» **WHAT THE TASK REQUIRES**
Check the listing below for lines with the word "parked" and say how many there are, with nothing but the number.

» **DATA EXTRACTS**
..........

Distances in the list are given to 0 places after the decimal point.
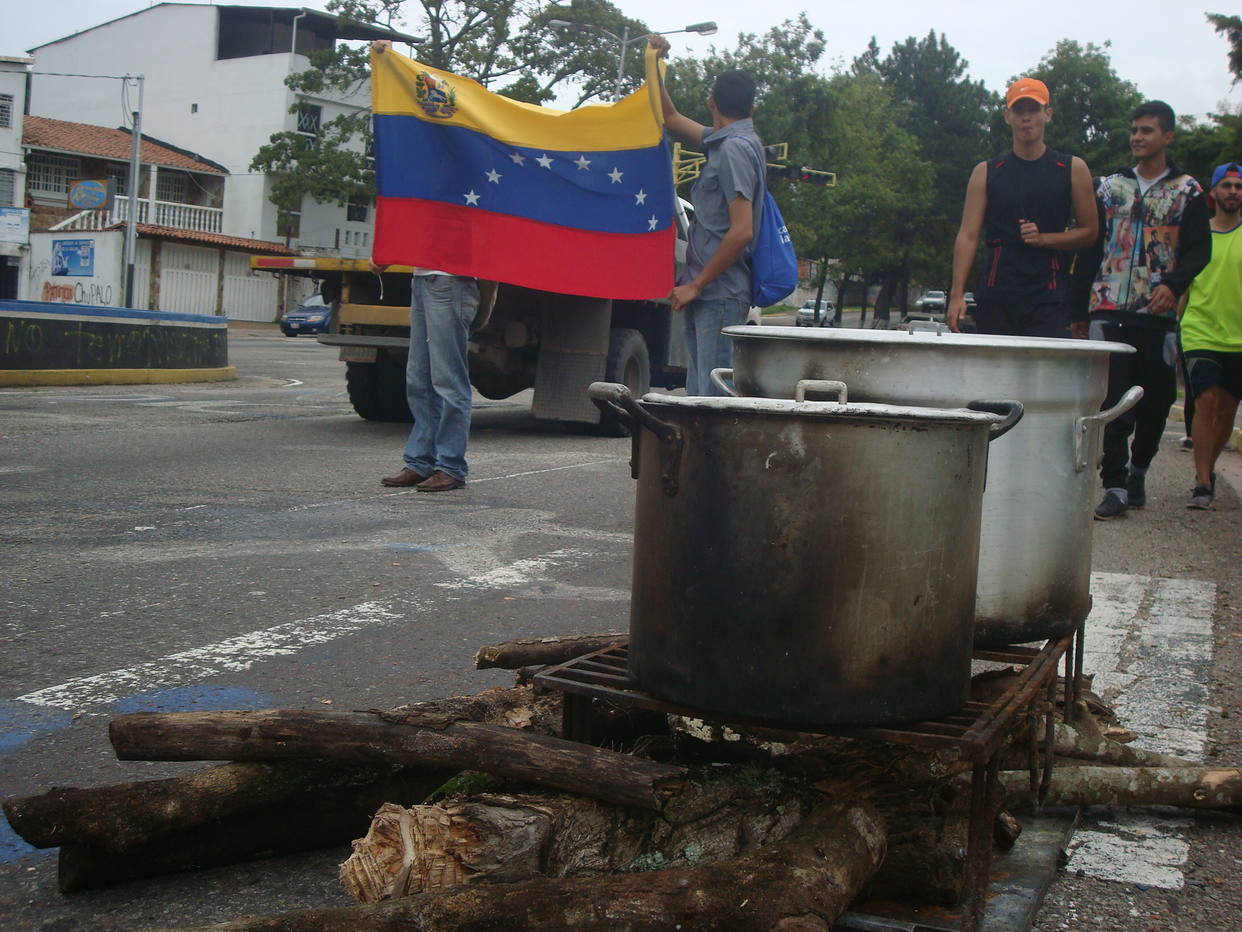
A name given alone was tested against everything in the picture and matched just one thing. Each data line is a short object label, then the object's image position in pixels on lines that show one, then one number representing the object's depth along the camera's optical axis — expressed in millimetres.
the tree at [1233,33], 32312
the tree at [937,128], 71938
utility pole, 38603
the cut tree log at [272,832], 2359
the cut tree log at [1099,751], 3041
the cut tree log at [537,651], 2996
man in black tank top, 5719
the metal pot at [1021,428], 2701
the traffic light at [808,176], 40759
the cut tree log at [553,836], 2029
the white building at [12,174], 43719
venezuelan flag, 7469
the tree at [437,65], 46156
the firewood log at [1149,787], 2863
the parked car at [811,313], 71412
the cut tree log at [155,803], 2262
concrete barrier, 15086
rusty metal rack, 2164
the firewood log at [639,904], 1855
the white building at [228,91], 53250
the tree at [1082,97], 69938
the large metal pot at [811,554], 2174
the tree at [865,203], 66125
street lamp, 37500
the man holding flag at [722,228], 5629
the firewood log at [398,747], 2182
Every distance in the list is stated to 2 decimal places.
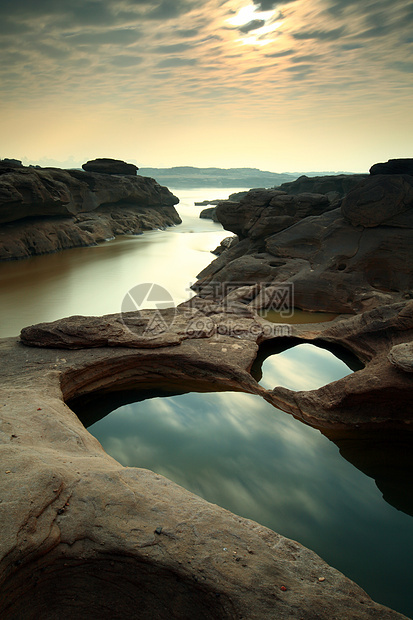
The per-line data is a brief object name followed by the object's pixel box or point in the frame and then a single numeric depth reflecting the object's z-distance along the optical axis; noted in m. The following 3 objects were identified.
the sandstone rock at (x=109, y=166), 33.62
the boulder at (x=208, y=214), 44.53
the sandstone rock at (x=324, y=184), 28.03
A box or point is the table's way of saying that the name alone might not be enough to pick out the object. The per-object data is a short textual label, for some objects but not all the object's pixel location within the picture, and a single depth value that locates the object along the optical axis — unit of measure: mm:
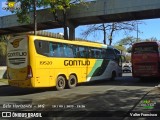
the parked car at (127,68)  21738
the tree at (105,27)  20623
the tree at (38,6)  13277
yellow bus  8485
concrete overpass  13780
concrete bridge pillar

..........

» **THE ANSWER**
2